Lucien n’avait d’autre consolation que d’examiner de près le Sanréal ; c’était à ses yeux le vrai type du grand propriétaire de province. Sanréal était un petit homme de trente-trois ans, avec des cheveux d’un noir sale, et d’une taille épaisse. Il affectait toutes sortes de choses, et par-dessus tout la bonhomie et le sans-façon ; mais sans renoncer pour cela, tant s’en faut, à la finesse et à l’esprit. Ce mélange de prétentions opposées, mis en lumière par une fortune énorme pour la province et une assurance correspondante, en faisait un sot singulier. Il n’était pas précisément sans idées, mais vain et prétentieux au possible, à se faire jeter par la fenêtre, surtout quand il visait particulièrement à l’esprit.

S’il vous prenait la main, une de ses gentillesses était de la serrer à vous faire crier ; il criait lui-même à tue-tête par plaisanterie, quand il n’avait rien à dire. Il outrait avec soin toutes les modes qui montrent la bonhomie et le laisser-aller, et l’on voyait qu’il se répétait cent fois le jour : « Je suis le plus grand propriétaire de la province, et, partant, je dois être autrement qu’un autre. »

Si un portefaix faisait une difficulté à un de ses gens dans la rue, il s’élançait en courant pour aller vider la querelle, et il eût volontiers tué le portefaix. Son grand titre de gloire, ce qui le plaçait à la tête des hommes énergiques et bien pensants de la province, c’était d’avoir arrêté de sa main un des malheureux paysans, fusillés sans savoir pourquoi, par ordre des Bourbons, à la suite d’une des conspirations, ou plutôt des émeutes qui éclatèrent sous leur règne. Lucien n’apprit ce détail que beaucoup plus tard. Le parti du marquis de Sanréal en avait honte pour lui, et lui-même, étonné de ce qu’il avait fait, commençait à douter qu’un gentilhomme, grand propriétaire, dût remplir l’office de gendarme, et, pire encore, choisir un malheureux paysan au milieu d’une foule pour le faire fusiller en quelque sorte sans jugement et après une simple comparution devant une commission militaire.

Le marquis, en cela seulement semblable aux aimables marquis de la Régence, était à peu près complètement ivre tous les jours, dès midi ou une heure ; or il était deux heures quand il accosta M. de Lanfort. Dans cette position, il parlait continuellement, et était le héros de tous ses contes. « Celui-ci ne manque pas d’énergie et ne tendrait pas le cou à la hache de 93, comme les d’Hocquincourt, ces moutons dévots, » se dit Lucien.

Le marquis de Sanréal tenait table ouverte soir et matin, et, en parlant de politique, ne descendait jamais des hauteurs de la plus emphatique énergie.
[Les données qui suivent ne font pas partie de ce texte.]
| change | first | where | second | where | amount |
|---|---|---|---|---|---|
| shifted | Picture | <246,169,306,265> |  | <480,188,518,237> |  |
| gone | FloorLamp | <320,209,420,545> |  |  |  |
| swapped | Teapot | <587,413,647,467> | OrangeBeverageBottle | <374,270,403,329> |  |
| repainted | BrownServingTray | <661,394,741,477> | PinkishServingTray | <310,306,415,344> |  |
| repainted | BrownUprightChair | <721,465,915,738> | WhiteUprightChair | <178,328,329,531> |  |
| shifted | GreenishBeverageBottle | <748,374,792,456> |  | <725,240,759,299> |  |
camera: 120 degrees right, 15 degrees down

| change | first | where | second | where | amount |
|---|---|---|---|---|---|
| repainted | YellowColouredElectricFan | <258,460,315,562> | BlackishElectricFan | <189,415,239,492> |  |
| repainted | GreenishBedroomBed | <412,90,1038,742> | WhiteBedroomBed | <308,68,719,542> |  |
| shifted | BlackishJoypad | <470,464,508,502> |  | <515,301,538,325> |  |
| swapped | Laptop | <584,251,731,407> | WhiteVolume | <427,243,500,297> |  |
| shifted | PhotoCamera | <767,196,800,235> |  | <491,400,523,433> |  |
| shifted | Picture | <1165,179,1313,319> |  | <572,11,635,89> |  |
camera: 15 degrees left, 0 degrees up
Il avait ses raisons pour cela ; il savait par cœur une vingtaine de phrases de M. de Chateaubriand ; celle, entre autres, sur le bourreau et les six autres personnes nécessaires pour gouverner le département.
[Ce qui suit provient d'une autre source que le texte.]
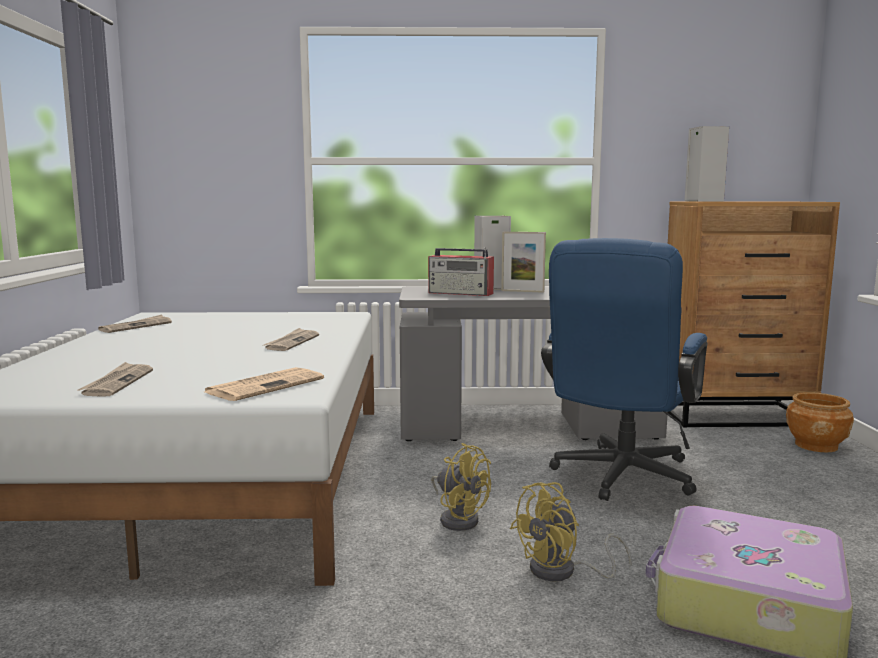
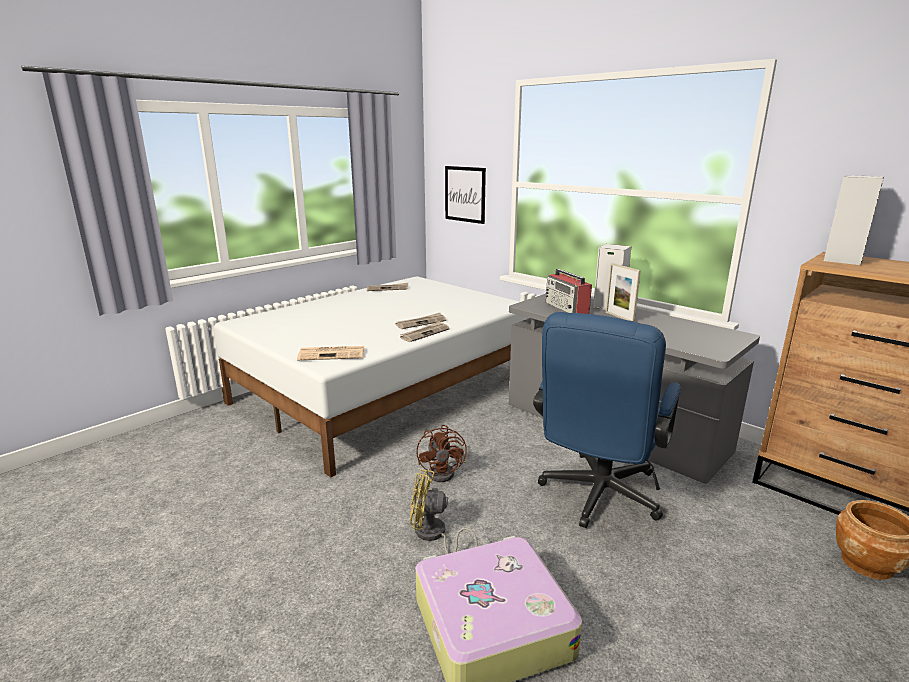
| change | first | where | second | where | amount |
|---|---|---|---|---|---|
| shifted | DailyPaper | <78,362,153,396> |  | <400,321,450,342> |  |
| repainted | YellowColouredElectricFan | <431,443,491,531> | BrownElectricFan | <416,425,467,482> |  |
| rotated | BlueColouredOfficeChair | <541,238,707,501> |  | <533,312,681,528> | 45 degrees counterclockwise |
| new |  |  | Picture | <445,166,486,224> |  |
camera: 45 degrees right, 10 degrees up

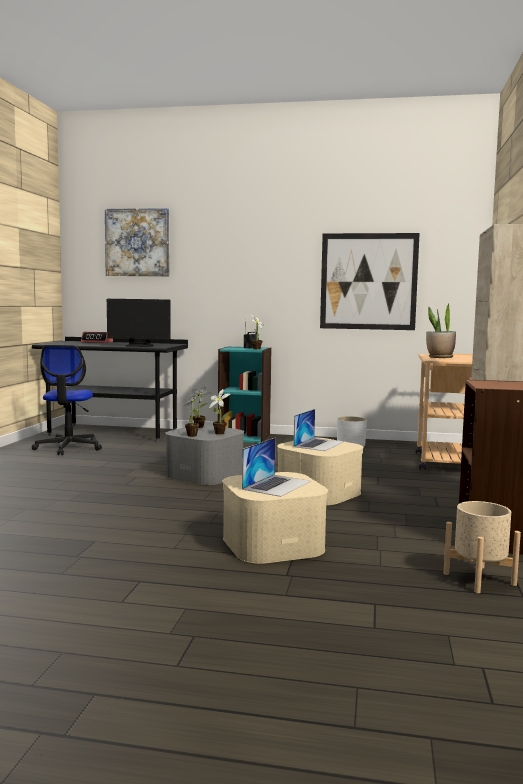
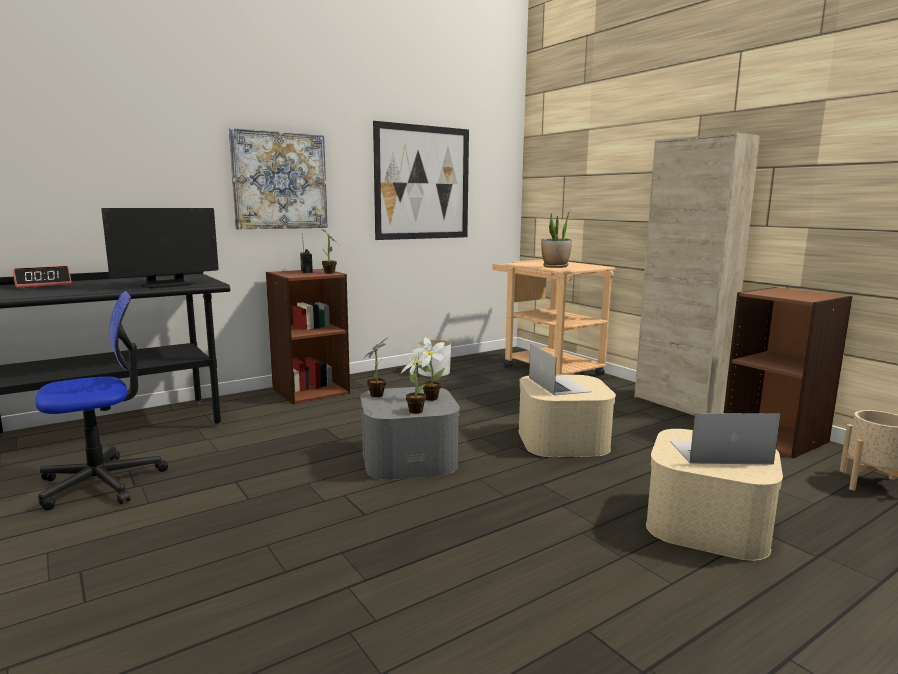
| change | first | where | second | where | amount |
|---|---|---|---|---|---|
| rotated | OfficeChair | <32,345,102,455> |  | <35,291,168,510> | 75 degrees counterclockwise |
| shifted | Picture | <105,208,169,276> |  | <229,128,328,229> |  |
| repainted | BlueGreenBookshelf | <218,346,271,443> | BrownBookshelf | <266,269,350,404> |  |
| rotated | Laptop | <242,438,311,497> |  | <670,413,781,465> | 75 degrees counterclockwise |
camera: 45 degrees left, 5 degrees up

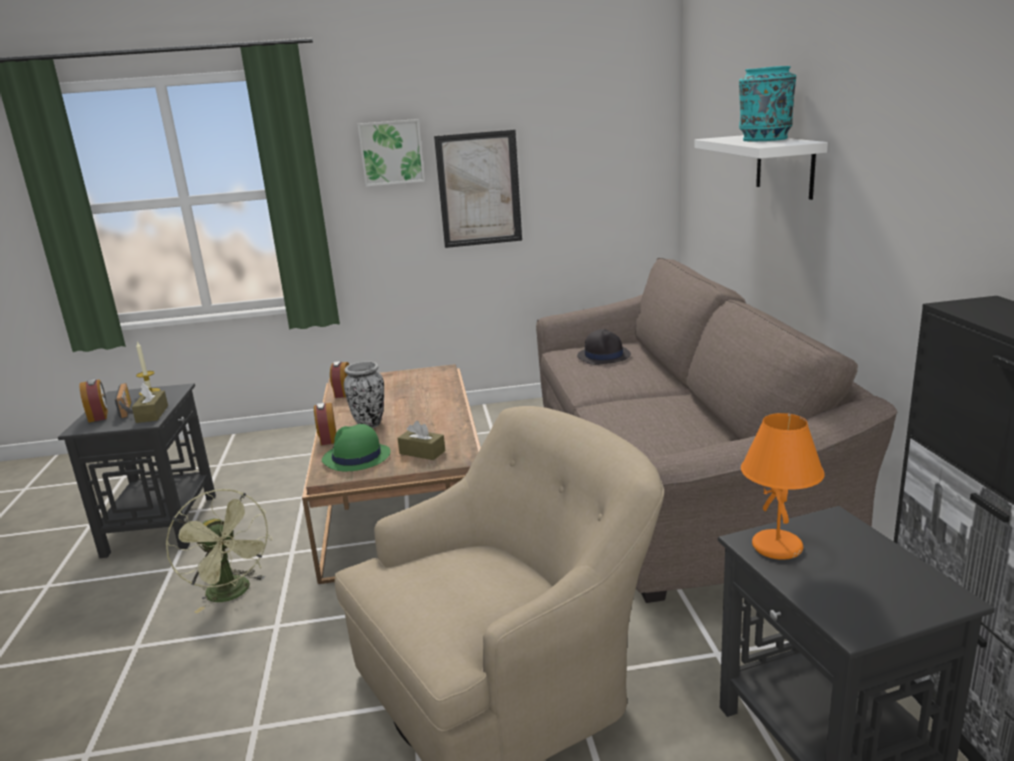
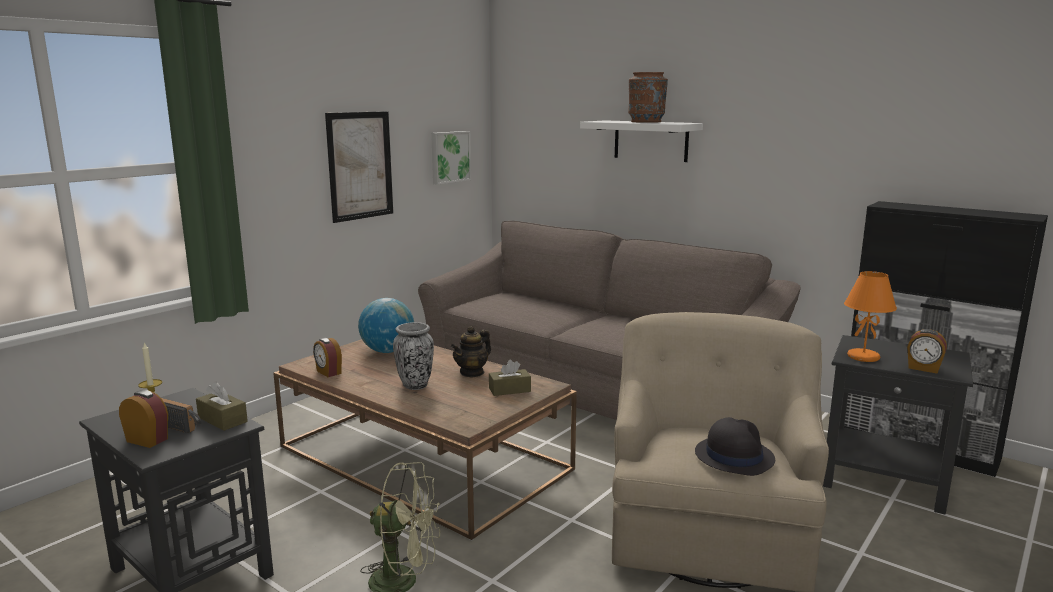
| change | first | where | second | where | amount |
|---|---|---|---|---|---|
| shifted | BedsideClock | <314,402,337,445> |  | <907,329,947,373> |  |
| gone | GreenishHat | <322,424,391,471> |  |  |  |
| shifted | Picture | <357,119,425,187> |  | <431,131,471,185> |  |
| shifted | BlackishHat | <577,329,631,365> |  | <695,417,775,476> |  |
| repainted | BlueGreenFlowerVase | <739,66,796,141> | BrownFlowerVase | <628,72,668,123> |  |
| new |  |  | Globe | <358,298,414,353> |  |
| new |  |  | Teapot | <451,326,491,378> |  |
camera: 45 degrees left, 5 degrees down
Pour se soutenir à ce degré d’éloquence, il avait toujours sur une petite table d’acajou, placée à côté de son fauteuil, une bouteille de Cognac, quelques lettres d’outre-Rhin, et un numéro de la France, journal qui combat les abdications de Rambouillet en 1830. Personne n’entrait chez Sanréal sans boire à la santé du roi et de son héritier légitime, Louis XIX.
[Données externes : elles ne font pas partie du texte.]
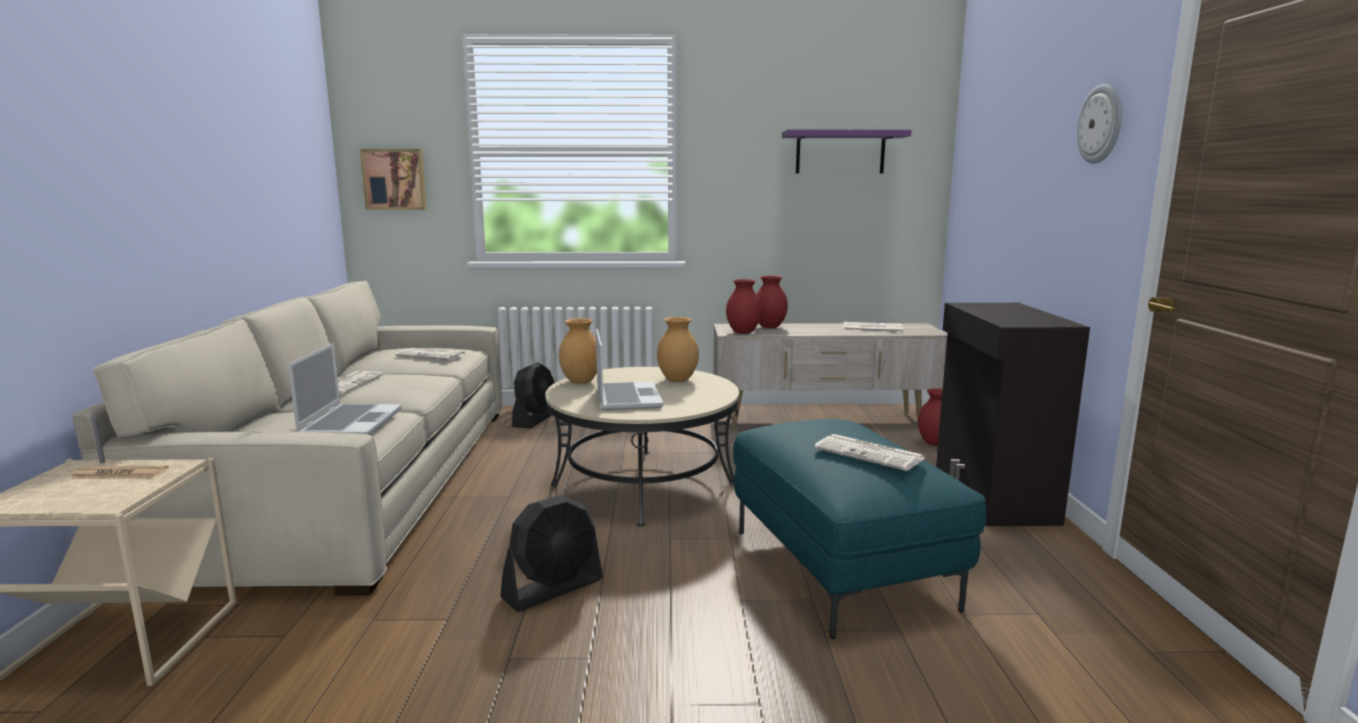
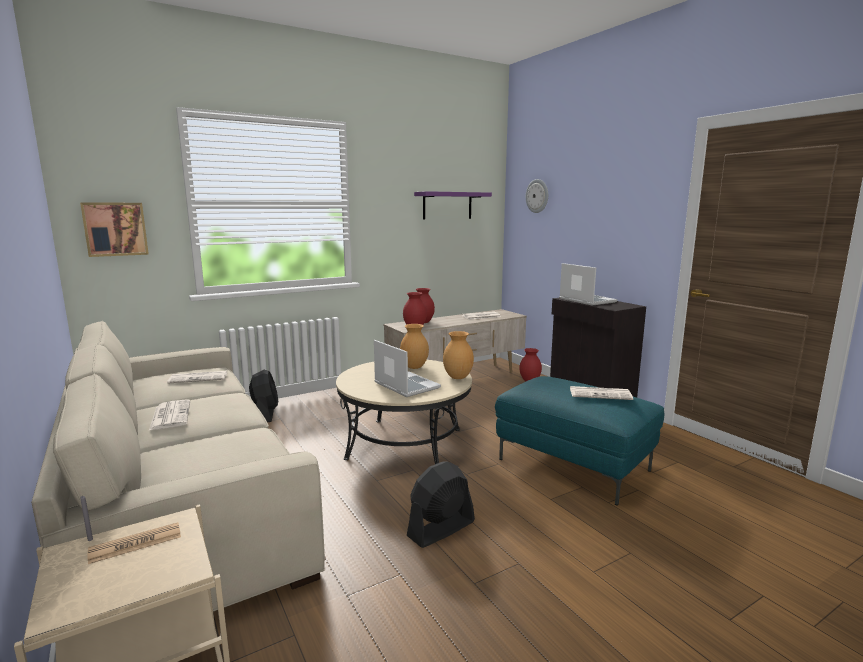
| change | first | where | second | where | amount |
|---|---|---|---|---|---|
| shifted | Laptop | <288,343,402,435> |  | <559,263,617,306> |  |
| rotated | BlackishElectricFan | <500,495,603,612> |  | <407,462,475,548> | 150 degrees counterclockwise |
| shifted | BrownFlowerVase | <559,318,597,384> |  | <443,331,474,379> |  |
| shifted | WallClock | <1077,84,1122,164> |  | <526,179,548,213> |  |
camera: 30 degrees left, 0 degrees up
— Parbleu, monsieur, s’écria Sanréal, en se tournant vers Lucien, peut-être un jour ferons-nous le coup de fusil ensemble, si jamais les grands légitimistes de Paris ont l’esprit de secouer le joug des avocats.

Lucien répondit d’une façon qui eut le bonheur de plaire au marquis plus qu’à demi ivre, et, à partir de cette matinée, qui se termina par du vin brûlé, dans le café ultra de la ville, Sanréal s’accoutuma tout à fait à Lucien.

Mais cet héroïque marquis avait des inconvénients : il n’entendait jamais nommer Louis-Philippe sans lancer d’une voix singulière et glapissante ce simple mot : voleur. C’était là son trait d’esprit, qui, à chaque fois, faisait rire à gorge déployée la plupart des nobles dames de Nancy, et cela dix fois dans une soirée. Lucien fut choqué de l’éternelle répétition et de l’éternelle gaieté.